Breakfast is available 8–11am; lunch from 12 noon until 3pm; and dinner 7–10pm. The alfresco bar is open from 11am–midnight in the high season.
Room service is available around the clock, with some menu limitations between midnight and 8am.
Octant Évora Farm Hotel & Spa sits in 11 hectares of Alentejo’s plains, just 19km from the walled, Unesco-celebrated city of Évora.
The closest airport is Lisbon; there are regular flights from other European cities. It takes around 90 minutes to reach the hotel by car, and our in-house team can arrange transfers.
Évora is the closest station (a 20-minute drive from the hotel), and trains from Lisbon take around one hour and 45 minutes.
The plains of Portugal are best explored by car; especially because this farm hotel is relatively remote. There are plenty of car hire options at Lisbon airport, an hour and a half drive from the hotel.
Worth getting out of bed for
Although the region of Alentejo occupies more than a third of Portugal’s land space, it’s home to just seven per cent of the population: with much of the area being used for olive orchards, vineyards and farmland. Occasionally, a city appears – such as the walled, Unesco-celebrated city of Évora. The historic town is all whitewash, ochre and granite; dotted with colonnaded squares, Baroque churches and temples. Make a grape escape from the heat to family-run Quinta do Quetzal vineyard, which also has its own art gallery – showcasing the works of emerging contemporary artists across all mediums. If you’ve got the time and the transport, head to the revered beaches of Comporta for a day of breezy sea-blues and seafood. Back at the hotel, explore the footpaths and meadows that wind down to the stream at the Monte Novo Dam – you’ll pass ancient watermills, olive trees and aquatic birds; or take to the skies for a hot air balloon ride over the plains. You can get involved in cooking workshops, picnics and wine tastings, too.

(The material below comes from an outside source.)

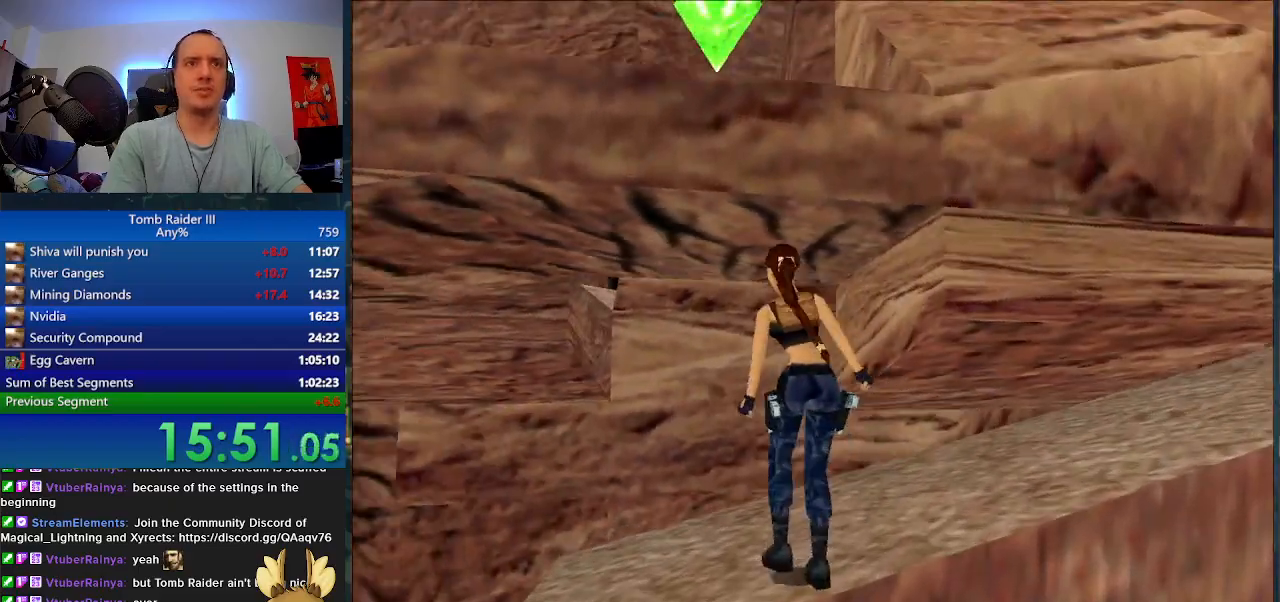
{"keys": ["a", "w"], "events": [[233, "a", "down"]]}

The bottle-lined walls of Dom Joaquim are 20 minutes away by car, where generous portions of typical Alentejo cuisine – pork cheeks are a must try – are served in the relaxed dining room; followed by traditional desserts including toucinho raçcoso and sericaia. Also in Évora is Fialho, a spot serving arroz de pombo, partridge, and black pork cheeks in red wine. Further afield, the intimate Taberna Al-Andaluz is famous locally for its lamb stew. The rest of the menu draws on products from the region, with specialities including Iberian jamón, Alentejo sausages and local cheeses.

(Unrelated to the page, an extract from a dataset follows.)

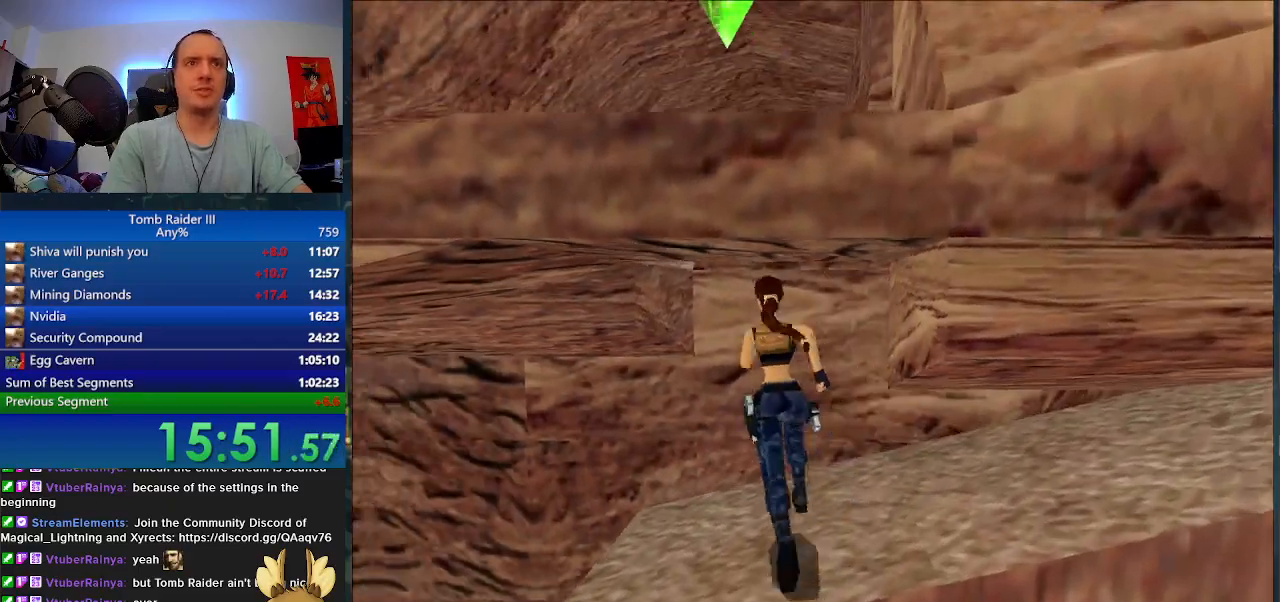
{"keys": ["a", "space", "w"], "events": [[100, "a", "up"], [200, "space", "down"], [500, "a", "down"]]}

Every hotel featured is visited personally by members of our team, given the Smith seal of approval, and then anonymously reviewed. As soon as our reviewers have returned from this family-friendly farm hotel in Alentejo with their Portuguese-summer tans, a full account of their down-with-nature break will be with you. In the meantime, to whet your wanderlust, here's a quick peek inside Octant Évora Farm Hotel & Spa in Portugal…

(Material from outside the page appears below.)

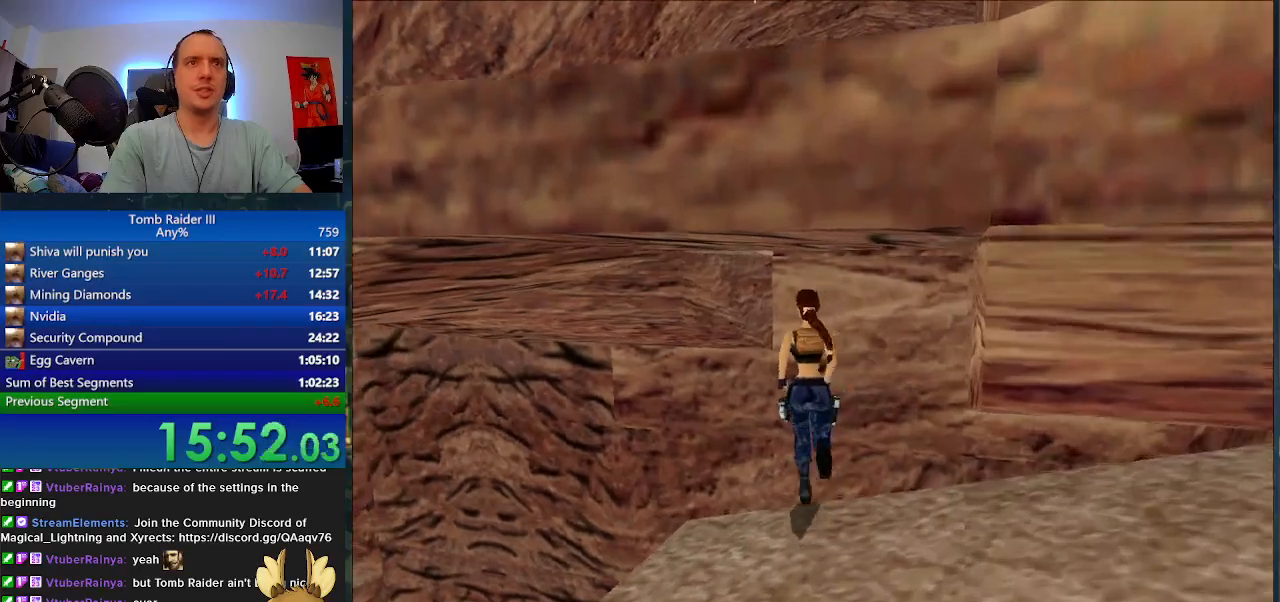
{"keys": ["d", "w"], "events": [[367, "space", "up"], [433, "a", "up"], [467, "d", "down"]]}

The plains surrounding Octant Évora Farm Hotel & Spa give a real sense of being removed; a walk through the grounds affords that pin-drop, wind-whispering silence that can only be found in the most remote countryside. The hotel itself is something of a shrine to the land on which it stands – committed to circular practices (such as turning food waste into fertiliser) and use of local produce and suppliers. The three contemplation pools give a real sense of, well, contemplation – away from the distractions of day to day life. And as the sun roasts high over the sunbeds, you’ll find yourself settling into the relaxed rhythm of the farm; helped, we can only imagine, by a mojito or three.